It’s very likely that the next-gen iPhone will get a USB Type-C port for charging. The reason for this will be the law passed in the European Union, which stipulates that smartphones, tablets and other electronics sold in the EU must only be equipped with USB Type-C connectors. Given the size of the market in the region, Apple will have to make concessions and ditch the proprietary Lightning.
The law was passed by the European Parliament on Tuesday and calls for the switch to uniform charging by the end of 2024.
According to CCS Insight senior analyst Ben Wood, Apple will “inevitably” capitulate with the iPhone 15 and switch to USB Type-C iPad Pro, the conversion process has actually already begun. Since the iPhone 14 didn’t bring any notable changes in terms of design, the iPhone 15 is likely to have more significant updates – this is the perfect time to introduce a new port.

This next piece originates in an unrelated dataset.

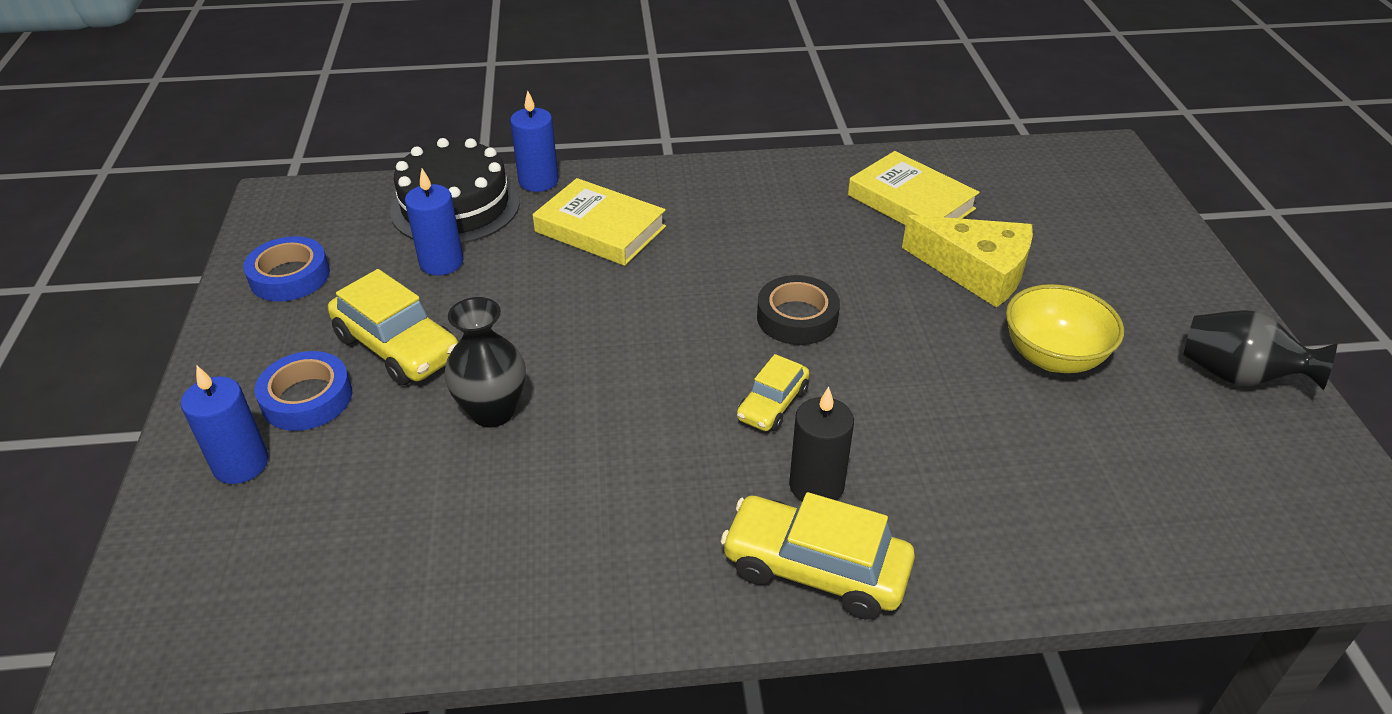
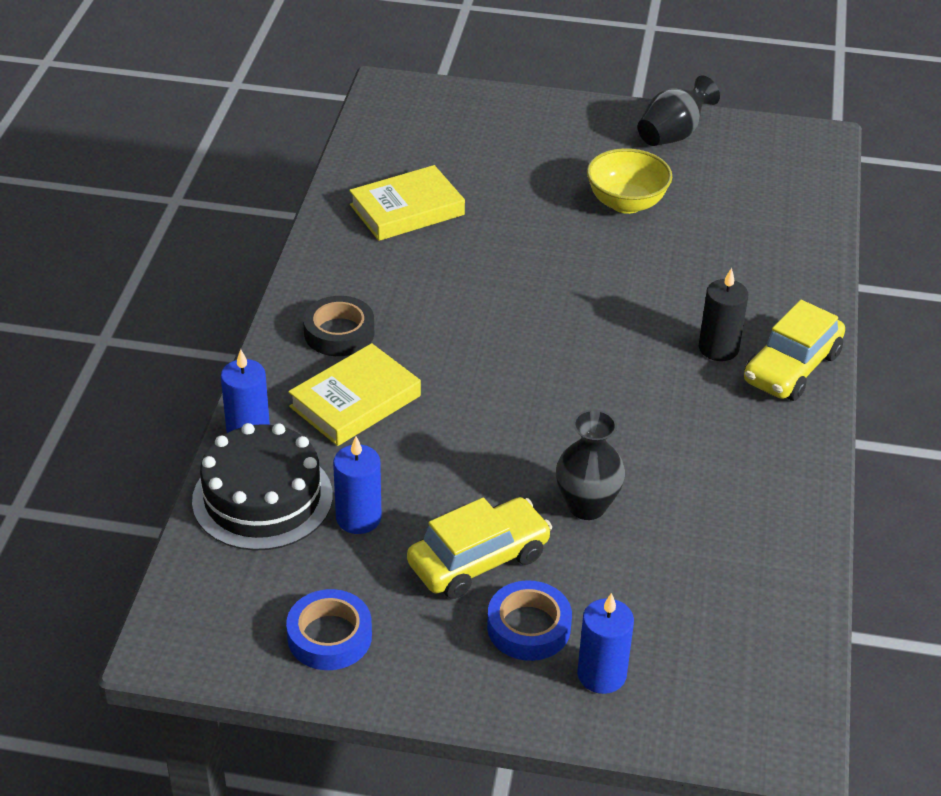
camera: 75 degrees left, 0 degrees up
(772, 404) = (630, 349): yellow car -> none
(797, 317) = (534, 312): black tape -> black tape (339, 333)
(976, 271) = (514, 205): yellow cheese -> none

Back in May, Bloomberg reported iPhone tests with USB Type-C, but sources warned new items wouldn’t appear until 2023. IDC believes that if Apple switches to USB Type-C for Europe in 2023, the American tech giant will move to a new way of charging and iPhones in other regions — unless the company decides it’s not wasting too much money on proprietary chargers and accessories earned will simply give them up. However, experts assume that Apple will actually be preparing for the switch over the next two years.
European law has been developing for about 10 years. European lawmakers argue that using different standards for charging is contributing to an increase in waste, and innovation will allow customers not to buy a new charger with every new smartphone.
According to Wood, this is a “victory of common sense”. Although Apple fans have a large number of devices that charge via the Lightning connector, given the ubiquity of USB Type-C, Apple’s use of this standard makes a lot of sense.